Byłbym i jestem dumny, mogąc o dsobie powiedzieć, ze jestem graczem z generacji Fallouta. Dolicz do tego jeszcze Planescape''a, Elite, EVE, BG, IwD, Blade Runnera etc, etc, etc... Meh, dolicz River Run :D :D :D I z Bogiem jak chcesz na PSie w to zagrać ;P
A jeśli dla ciebie nazwanie cię członkiem generacji jednej ze sztandarowych gier na konsole jest obelgą to przykro mi, ze na konsolach musicie sie tak strasznie męczyć ;P

Dnia 19.02.2008 o 23:20, Blizzard Beast napisał:

Czyli przyznaję, że pierwszego Fallouta można było zrobić za milion dolców, a trzeciego
trzeba za dwadzieścia.

Trzeba gdyż...?

Dnia 19.02.2008 o 23:20, Blizzard Beast napisał:

I tego nie rozumiem.

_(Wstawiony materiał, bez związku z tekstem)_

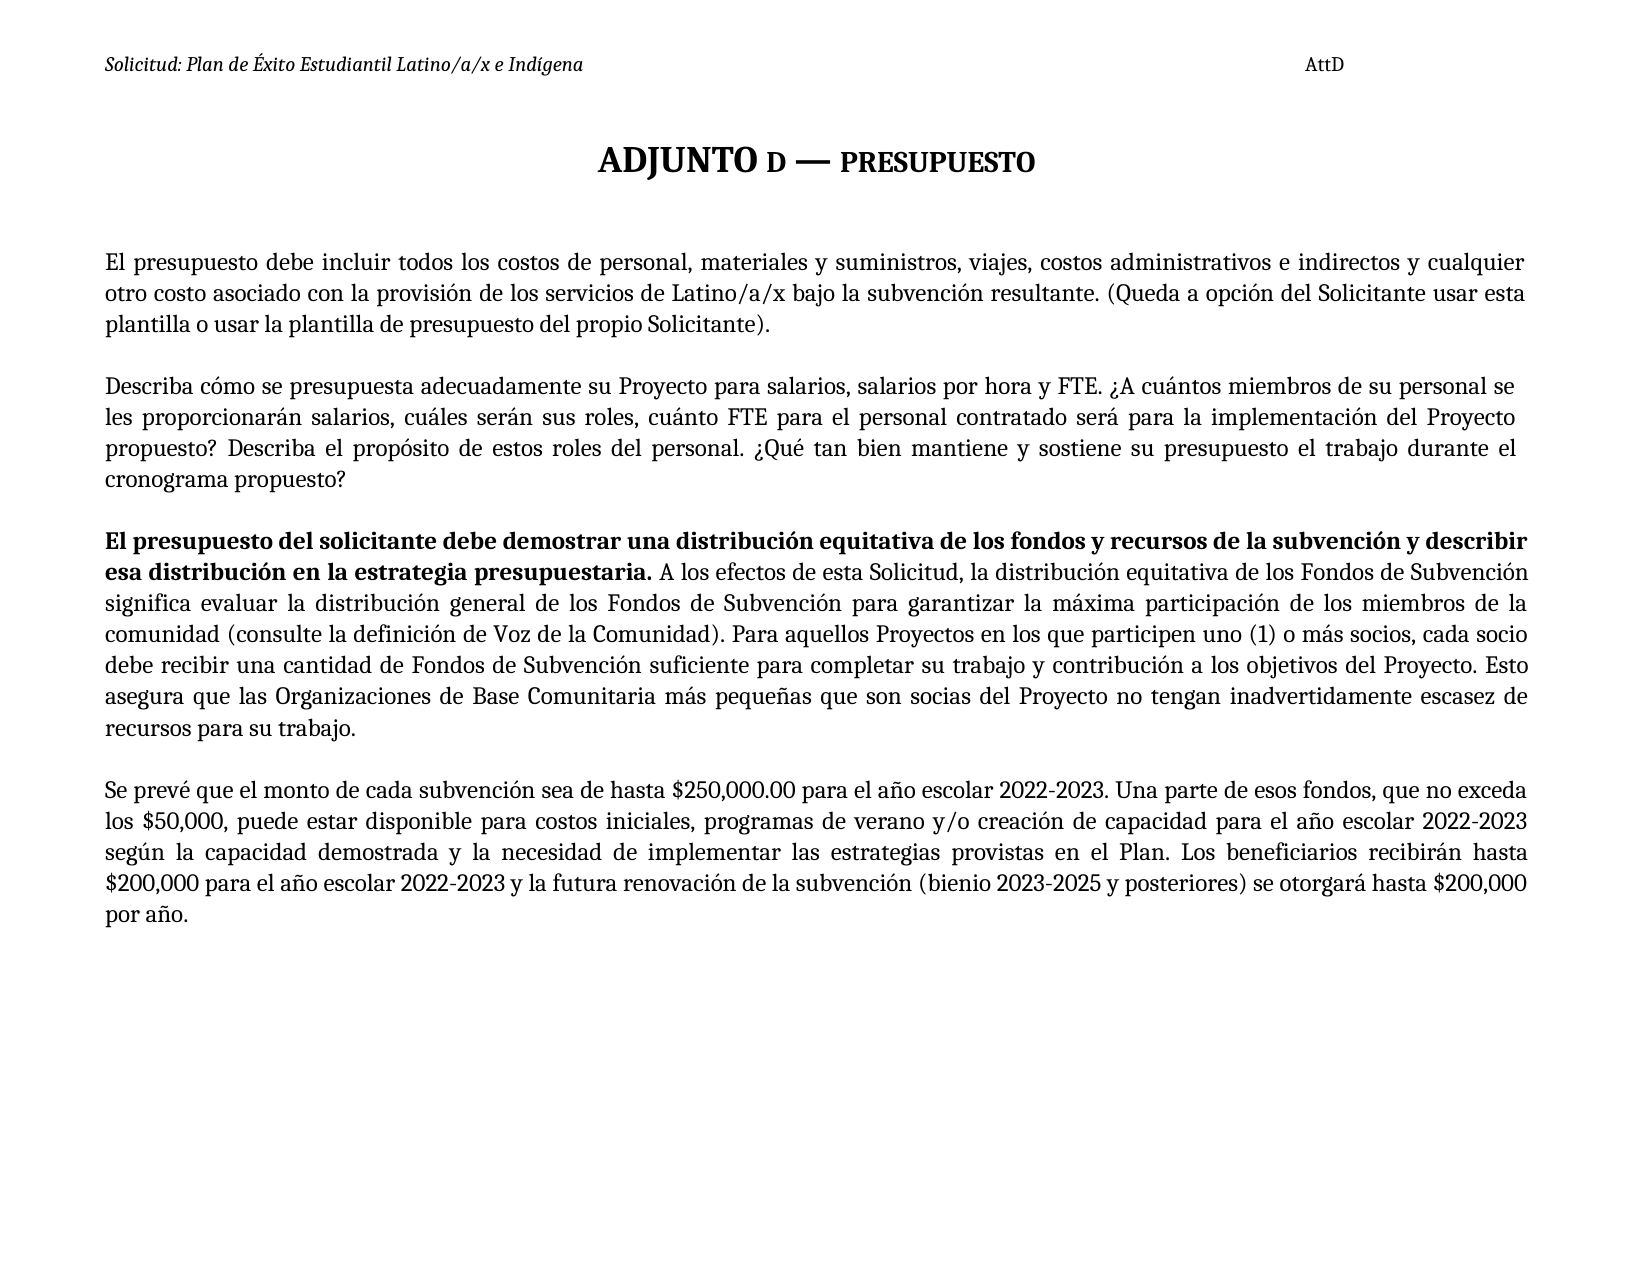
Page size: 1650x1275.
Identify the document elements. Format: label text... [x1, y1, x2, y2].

I tego nie zrozumiem nigdy,
bo ty w nią grać nie będziesz musiał, a ja będę mógł. A tyn byś wolał, abym ja nigdy
nie mógł w nią zagrać. Sorry, nie jarzę tego typu podejścia. Nie podoba się - nie graj,
ale daj grać innym.

Niech sobie wszyscy grają - ale grajmy w grę wysoką jakościowo. Gra która nazywa się Fallout, powinna sprostać oczekiwaniom jakie się stawia grze o nazwie Fallout. A te oczekiwania wynikają nie z tego jakie były wcześniejsze edycje tej gry, nie z tego by ubawić graczy, którzy o poprzednich częściach nie wiedzą nic, bo wszystko czym żyją to casualowe zręcznościówki na kosnolach - czyli wszystko czym F1 i F2 nie były. Grajcie sobie w postapokaliptyczne shootery i co tam jeszcze chcecie, ale po co nazywać Falloutem to co nim nie jest?!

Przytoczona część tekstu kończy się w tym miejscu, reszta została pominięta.